Parênteses: o Coldplay é uma banda polêmica. Não pelo trabalho que fazem, mas pela recepção do seu trabalho pelas pessoas. Muitos amam, muitos odeiam. Respeito quem não gosta e não sou daquelas fãs que tentam catequizar os não-simpatizantes. Eu gosto, as músicas possuem uma relação direta com várias fases da minha vida e isso me basta. Mas mesmo que eu não gostasse, não há como achar que os caras são boçais. A interação deles com o público na Apoteose foi a mais sincera possível. Chris Martin se esforçou para falar português, pedia feedback da multidão e ainda tentava chegar o mais perto do público utilizando todos os espaços do palco.

Voltando... mais outras músicas e veio Fix You, Lost, e em seguida eles fizeram o que eu estava esperando desde que cheguei e vi aquele palco menor no meio da Apoteose.
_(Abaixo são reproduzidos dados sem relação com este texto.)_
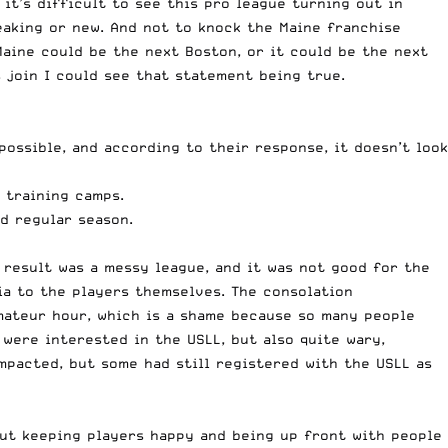
it’s difficult to see this pro league turning out in
eaking or new. And not to knock the Maine franchise
 Maine could be the next Boston, or it could be the next
 join I could see that statement being true.
possible, and according to their response, it doesn’t look
 training camps.
d regular season.
 result was a messy league, and it was not good for the
ia to the players themselves. The consolation
mateur hour, which is a shame because so many people
 were interested in the USLL, but also quite wary,
mpacted, but some had still registered with the USLL as
out keeping players happy and being up front with people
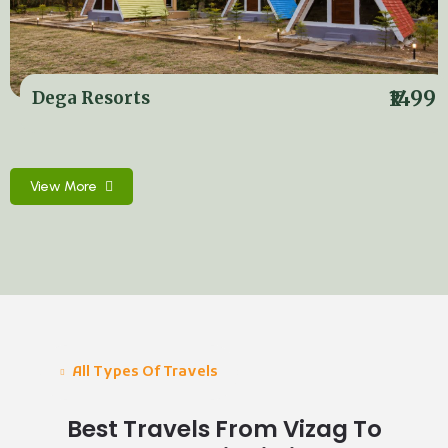
₹1499
Dega Resorts
View More
All Types Of Travels
Best Travels From Vizag To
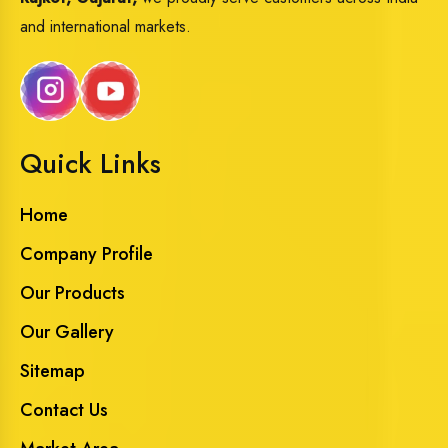
and international markets.
Quick Links
Home
Company Profile
Our Products
Our Gallery
Sitemap
Contact Us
Ninguém acreditava em mim quando eu dizia: eles vão descer e vão tocar aqui, e nessa hora vai ter a chuva de borboletas. As meninas diziam: ah, que nada, você tá maluca que os caras virão aqui?
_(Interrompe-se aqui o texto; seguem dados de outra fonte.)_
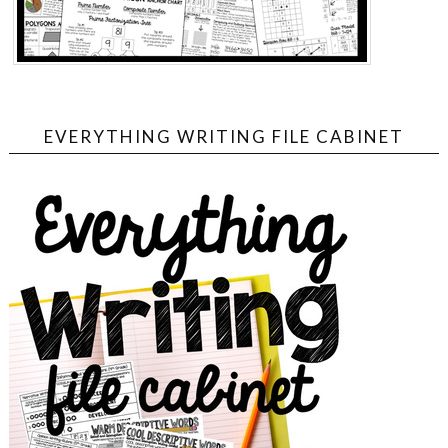
EVERYTHING WRITING FILE CABINET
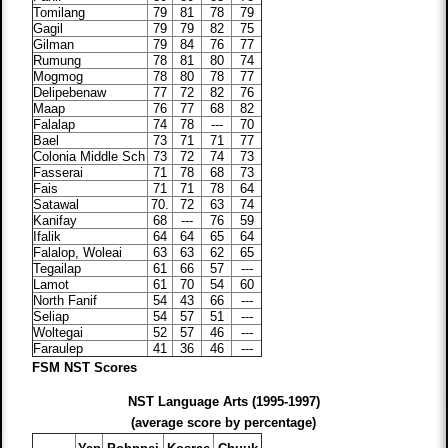
Tomilang
79
81
78
79
Gagil
79
79
82
75
Gilman
79
84
76
77
Rumung
78
81
80
74
Mogmog
78
80
78
77
Delipebenaw
77
72
82
76
Maap
76
77
68
82
Falalap
74
78
---
70
Bael
73
71
71
77
Colonia Middle Sch
73
72
74
73
Fasserai
71
78
68
73
Fais
71
71
78
64
Satawal
70.
72
63
74
Kanifay
68
---
76
59
Ifalik
64
64
65
64
Falalop, Woleai
63
63
62
65
Tegailap
61
66
57
---
Lamot
61
70
54
60
North Fanif
54
43
66
---
Seliap
54
57
51
---
Woltegai
52
57
46
---
Faraulep
41
36
46
---
FSM NST Scores
NST Language Arts (1995-1997)
(average score by percentage)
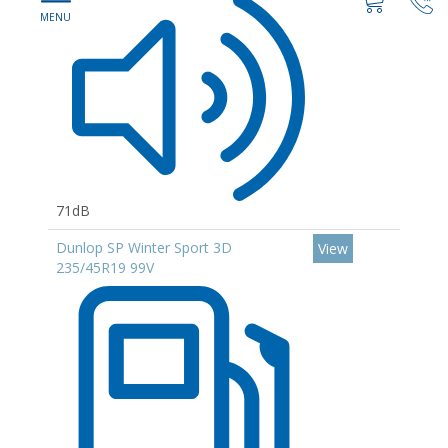
71dB
Dunlop SP Winter Sport 3D
View
235/45R19 99V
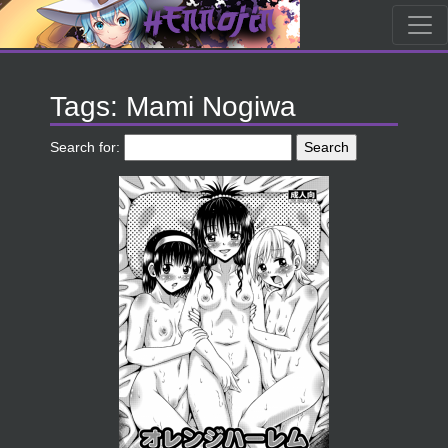
Tags: Mami Nogiwa
Search for:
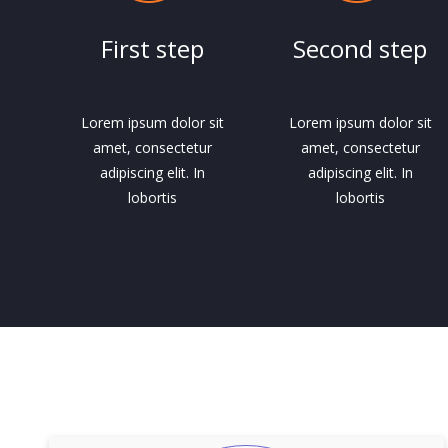
First step
Second step
Lorem ipsum dolor sit
Lorem ipsum dolor sit
amet, consectetur
amet, consectetur
adipiscing elit. In
adipiscing elit. In
lobortis
lobortis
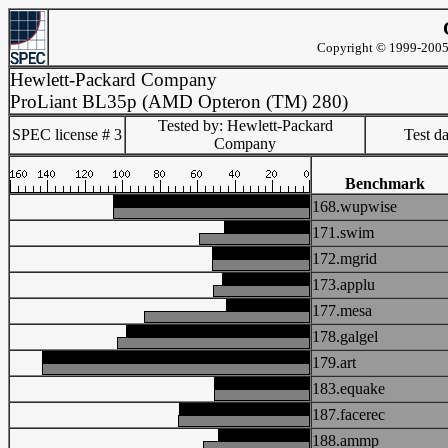
Copyright © 1999-2005 
Hewlett-Packard Company
ProLiant BL35p (AMD Opteron (TM) 280)
Tested by: Hewlett-Packard
SPEC license # 3
Test d
Company
Benchmark
168.wupwise
171.swim
172.mgrid
173.applu
177.mesa
178.galgel
179.art
183.equake
187.facerec
188.ammp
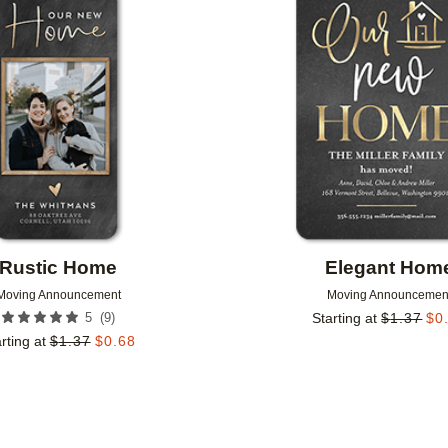
Add to favorites
Rustic Home
Elegant Hom
Moving Announcement
Moving Announcemen
(
9
)
5
Starting at
$
1.37
$
0
rting at
$
1.37
$
0.68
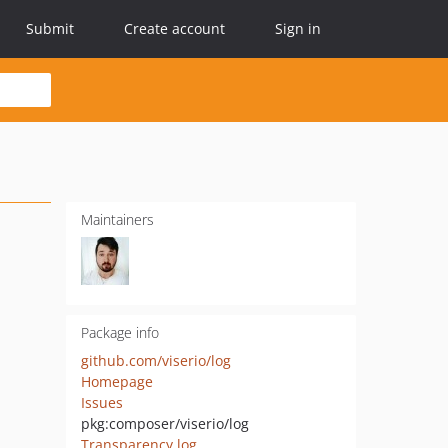
Submit
Create account
Sign in
Maintainers
Package info
github.com/viserio/log
Homepage
Issues
pkg:composer/viserio/log
Transparency log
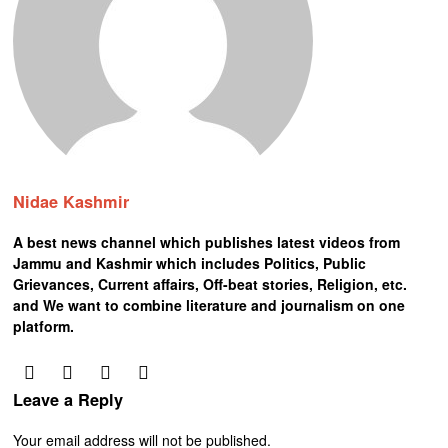
Nidae Kashmir
A best news channel which publishes latest videos from
Jammu and Kashmir which includes Politics, Public
Grievances, Current affairs, Off-beat stories, Religion, etc.
and We want to combine literature and journalism on one
platform.
Leave a Reply
Your email address will not be published.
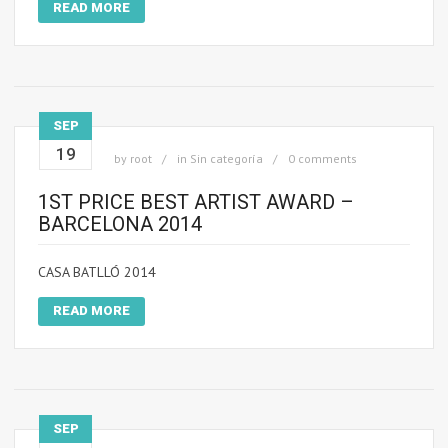
READ MORE
SEP
19
by
root
in
Sin categoría
0 comments
1ST PRICE BEST ARTIST AWARD –
BARCELONA 2014
CASA BATLLÓ 2014
READ MORE
SEP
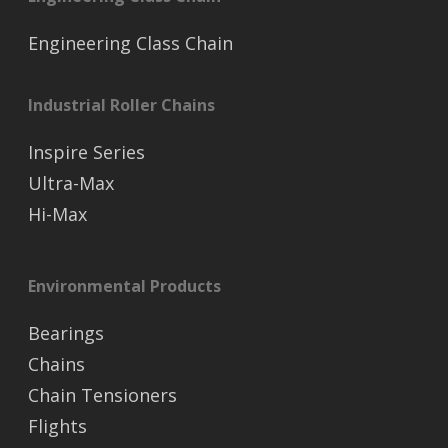
Engineering Class Chain
Industrial Roller Chains
Inspire Series
Ultra-Max
Hi-Max
Environmental Products
Bearings
Chains
Chain Tensioners
Flights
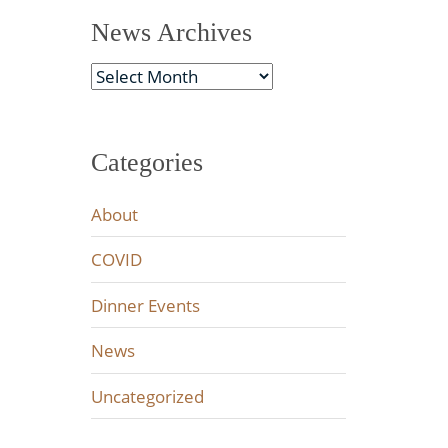
News Archives
News
Archives
Categories
About
COVID
Dinner Events
News
Uncategorized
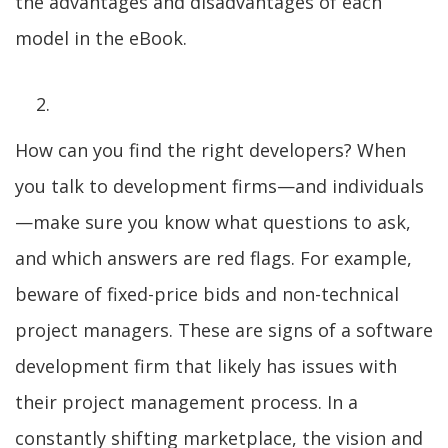
the advantages and disadvantages of each
model in the eBook.
How can you find the right developers? When
you talk to development firms—and individuals
—make sure you know what questions to ask,
and which answers are red flags. For example,
beware of fixed-price bids and non-technical
project managers. These are signs of a software
development firm that likely has issues with
their project management process. In a
constantly shifting marketplace, the vision and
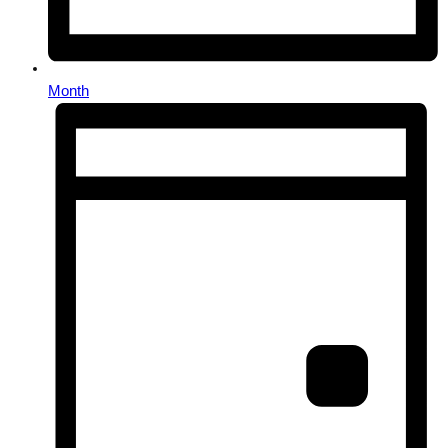
Month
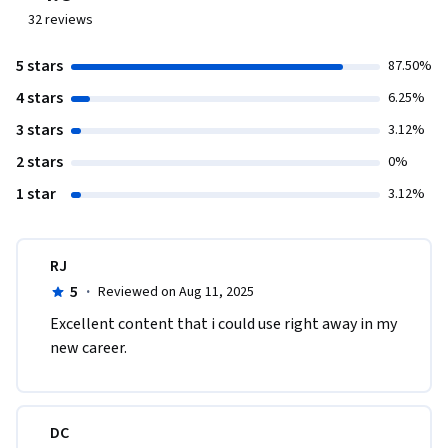
32
reviews
5 stars
87.50%
4 stars
6.25%
3 stars
3.12%
2 stars
0%
1 star
3.12%
RJ
5
·
Reviewed on Aug 11, 2025
Excellent content that i could use right away in my 
new career. 
DC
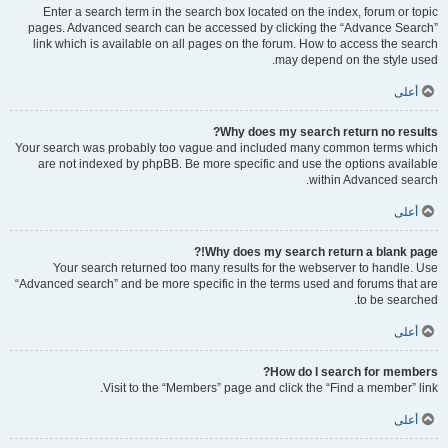
Enter a search term in the search box located on the index, forum or topic
pages. Advanced search can be accessed by clicking the “Advance Search”
link which is available on all pages on the forum. How to access the search
may depend on the style used.
أعلى
Why does my search return no results?
Your search was probably too vague and included many common terms which
are not indexed by phpBB. Be more specific and use the options available
within Advanced search.
أعلى
Why does my search return a blank page!?
Your search returned too many results for the webserver to handle. Use
“Advanced search” and be more specific in the terms used and forums that are
to be searched.
أعلى
How do I search for members?
Visit to the “Members” page and click the “Find a member” link.
أعلى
E eu estava certa, tirando a chuva de borboletas que ficou pra depois. Como acreditava realmente no que eu estava dizendo, me posicionei a 5 metros do palco. Acabou Lost e começou a tocar “Singing in the rain” enquanto eles desciam pelo corredor que dava acesso ao palco menor. Eu acreditava no que eu havia dito, mas não acreditava no que estava vendo. Há umas duas semanas, escrevi para o site oficial do Coldplay perguntando se havia chance deles tocarem Shiver no show do Rio. A resposta veio naquela hora. Chris posicionou o microfone para a direção em que eu estava e falou: Shiver.


Foto: Kaká Barbosa.



OK, ele nunca vai saber da minha existência, mas naquele momento ele estava cantando pra mim e eu não consegui cantar, nem fotografar, nem levantar as mãos pro alto, nem chorar e tampouco aplaudir. Fiquei em silêncio e lembrei de todas as vezes que ouvi aquela canção, e de quantas chorei. Lembrei das tardes de domingo no Rio ouvindo Parachutes, das caminhadas pelas ruas de Lisboa com meu discman, das manhãs no ponto de ônibus em Salvador indo para o trabalho, das noites quando estava recém-chegada em Aracaju e que durante seis meses eu ouvia essa canção antes de dormir tentando trazer de volta o passado. Lembrei do presente e das suas lições. E não chorei, não gritei, não tive pena de mim. A música me conectou a momentos muito fortes e eu percebia que já não havia nada em mim hoje que os quisesse de volta.


Foto: Kaká Barbosa.

Depois o show se tornou o resto do show pra mim. Emocionante, claro. Lovers in Japan e, finalmente, a chuva de borboletas. O bis com The Scientist. A chuva que não cessava. O apagar das luzes do palco e o acender das luzes da Apoteose. A comemoração cúmplice com os amigos. O retorno para casa. Quem é fã de algum artista ou de alguma banda, sabe da emoção desse encontro, ainda que coletivo, com o seu ídolo.


Molhados e Felizes.


Tudo foi perfeito como não poderia ser de outro jeito.